GOAL OF THE EXERCISE: Please retype the lines below character for character, from the first line through the line that contains "Dot at: (319, 314)".

LISTED ENTRIES:
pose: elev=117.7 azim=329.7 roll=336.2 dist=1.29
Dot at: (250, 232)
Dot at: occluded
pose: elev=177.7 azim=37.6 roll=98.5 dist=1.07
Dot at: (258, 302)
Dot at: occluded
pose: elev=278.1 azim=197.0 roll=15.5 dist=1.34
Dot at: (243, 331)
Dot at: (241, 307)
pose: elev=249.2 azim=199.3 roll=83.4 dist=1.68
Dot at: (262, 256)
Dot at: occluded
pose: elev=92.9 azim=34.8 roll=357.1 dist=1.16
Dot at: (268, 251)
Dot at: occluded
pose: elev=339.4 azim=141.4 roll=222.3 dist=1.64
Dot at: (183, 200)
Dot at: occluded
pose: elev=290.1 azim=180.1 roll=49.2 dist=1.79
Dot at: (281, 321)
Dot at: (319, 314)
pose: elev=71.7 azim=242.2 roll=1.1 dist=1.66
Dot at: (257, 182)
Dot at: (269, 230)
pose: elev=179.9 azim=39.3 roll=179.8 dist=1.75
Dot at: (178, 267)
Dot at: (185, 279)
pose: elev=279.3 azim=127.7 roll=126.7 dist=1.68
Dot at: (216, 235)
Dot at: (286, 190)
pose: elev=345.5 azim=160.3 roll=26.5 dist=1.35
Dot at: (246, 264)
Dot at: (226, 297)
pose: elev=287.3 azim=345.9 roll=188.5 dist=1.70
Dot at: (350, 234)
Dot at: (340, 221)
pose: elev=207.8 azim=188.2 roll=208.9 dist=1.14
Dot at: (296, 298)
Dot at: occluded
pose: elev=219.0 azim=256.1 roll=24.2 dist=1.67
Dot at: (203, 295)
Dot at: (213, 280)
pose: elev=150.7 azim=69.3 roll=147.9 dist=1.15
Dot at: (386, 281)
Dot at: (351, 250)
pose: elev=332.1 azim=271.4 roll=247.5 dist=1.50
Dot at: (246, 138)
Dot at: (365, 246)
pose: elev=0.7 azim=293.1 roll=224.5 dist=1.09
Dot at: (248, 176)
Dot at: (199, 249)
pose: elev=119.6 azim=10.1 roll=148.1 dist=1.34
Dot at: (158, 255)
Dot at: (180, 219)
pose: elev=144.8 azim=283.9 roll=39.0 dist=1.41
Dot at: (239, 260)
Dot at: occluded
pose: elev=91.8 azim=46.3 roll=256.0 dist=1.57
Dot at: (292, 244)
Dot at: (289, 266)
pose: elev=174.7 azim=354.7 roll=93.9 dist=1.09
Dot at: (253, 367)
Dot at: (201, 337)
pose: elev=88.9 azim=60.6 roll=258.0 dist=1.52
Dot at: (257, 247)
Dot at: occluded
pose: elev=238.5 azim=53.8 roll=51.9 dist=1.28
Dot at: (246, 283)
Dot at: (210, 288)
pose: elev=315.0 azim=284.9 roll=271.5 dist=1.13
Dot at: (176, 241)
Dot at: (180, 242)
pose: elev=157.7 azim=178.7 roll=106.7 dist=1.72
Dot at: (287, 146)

IN RESPONSE:
pose: elev=117.7 azim=329.7 roll=336.2 dist=1.29
Dot at: (250, 232)
Dot at: occluded
pose: elev=177.7 azim=37.6 roll=98.5 dist=1.07
Dot at: (258, 302)
Dot at: occluded
pose: elev=278.1 azim=197.0 roll=15.5 dist=1.34
Dot at: (243, 331)
Dot at: (241, 307)
pose: elev=249.2 azim=199.3 roll=83.4 dist=1.68
Dot at: (262, 256)
Dot at: occluded
pose: elev=92.9 azim=34.8 roll=357.1 dist=1.16
Dot at: (268, 251)
Dot at: occluded
pose: elev=339.4 azim=141.4 roll=222.3 dist=1.64
Dot at: (183, 200)
Dot at: occluded
pose: elev=290.1 azim=180.1 roll=49.2 dist=1.79
Dot at: (281, 321)
Dot at: (319, 314)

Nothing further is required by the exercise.